Ali and Shakil were arrested along with a third man in 2007 as part of the massive investigation into the 7 July suicide bombings.

After a retrial, the trio were cleared on Tuesday of helping the bombers at an early stage of their planning.

But in the weeks leading up to their March 2007 arrest, the security services watched Ali and Shakil preparing to attend a militant camp. They bought camping equipment and took steps to conceal their plans.

In court, they accepted they might have been thinking about joining up with a mujihadeen group - something they had both done before - but said the primary aim of their trip was a holiday.

But jailing the men, Mr Justice Gross said that he had no doubt that they had they not been arrested, they would have trained at a militant camp in Baluchistan which was providing fighters for the Taleban's war against the British and coalition forces in Afghanistan.

Loyalty lacking

The judge said there could be no "a la carte" approach to citizenship in the UK where men like Shakil and Ali pick and choose which elements of belonging suited them best.

Citizens could either put up with things they did not like, use the democratic process to lobby for change, or leave for somewhere "more congenial" if they could stand it no longer.

1999: Mohammed Shakil in Kashmir
2001: Mohammed Sidique Khan and Waheed Ali in Kashmir and Afghanistan
2003: Khan and Shakil, Pakistan
2004: Khan, Shehzad Tanweer, Ali in Pakistan; Khan and Tanweer went on to a further unknown location
2007: Ali and Shakil plan to head to Pakistan but are arrested. Convicted in relation to this planned trip

"It's not up to you to take the benefits of living in Beeston in a decent and tolerant society when you choose, and then to consort with those that kill our armed forces where you see fit.

"The plain reality is that by seeking to attend such a camp, you betray the country that has given your families a home. You were not born here, you chose to live here. Your loyalty is sadly lacking."

He said that on current estimates some 1,000 young British Muslim men had attended mujihadeen camps between 1998 and 2003. Some of these men were determined militants and others were naive.

"This was not a one-off naive frolic by a pair of dupes - you knew what you were doing. You knew what you intended to do. Your intention was to attend a real camp and use real guns. This was not play-acting. You were determined players."

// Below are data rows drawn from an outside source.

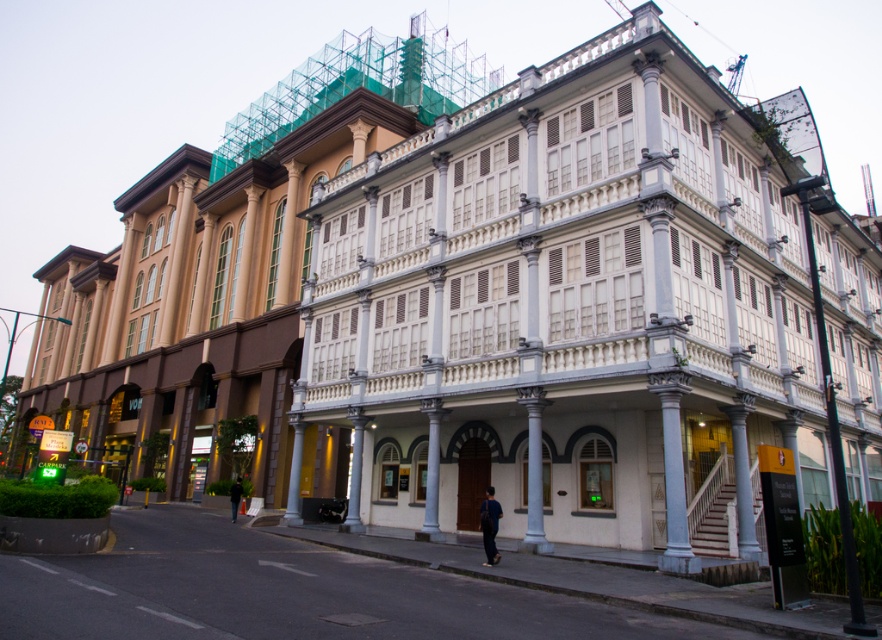
You are a construction worker assessing the street layout. You need to install a new streetlight that must be placed between the white marble building at center and the gray stone column at center. Considering their heights, which object will cast a longer shadow at sunset?

The white marble building at center is much taller than the gray stone column at center, so it will cast a longer shadow at sunset.

You are standing on the street looking at the two buildings. You notice two points marked on the image. The first point is at coordinate [432,496] and the second at [496,557]. Which point is closer to you as you stand on the street?

The point at coordinate [432,496] is closer to you because it is further to the viewer than the point at [496,557].

Based on the photo, you are standing at the point marked by the coordinates point (594, 305) in the image. Which building are you facing? The modern beige building with arched windows or the older white marble building with decorative railings?

The point (594, 305) marks the white marble building at center, so you are facing the older white marble building with decorative railings.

Both Ali and Shakil had argued in court that it was their religious duty to defend Muslim lands against invading foreign armies - and that their beliefs and deeds were completely different to al-Qaeda's terrorist ideology.

Neither could be prosecuted for their previous visits to militant camps for legal reasons, but the judge said they had shown a commitment to a radical and dangerous jihadist ideology.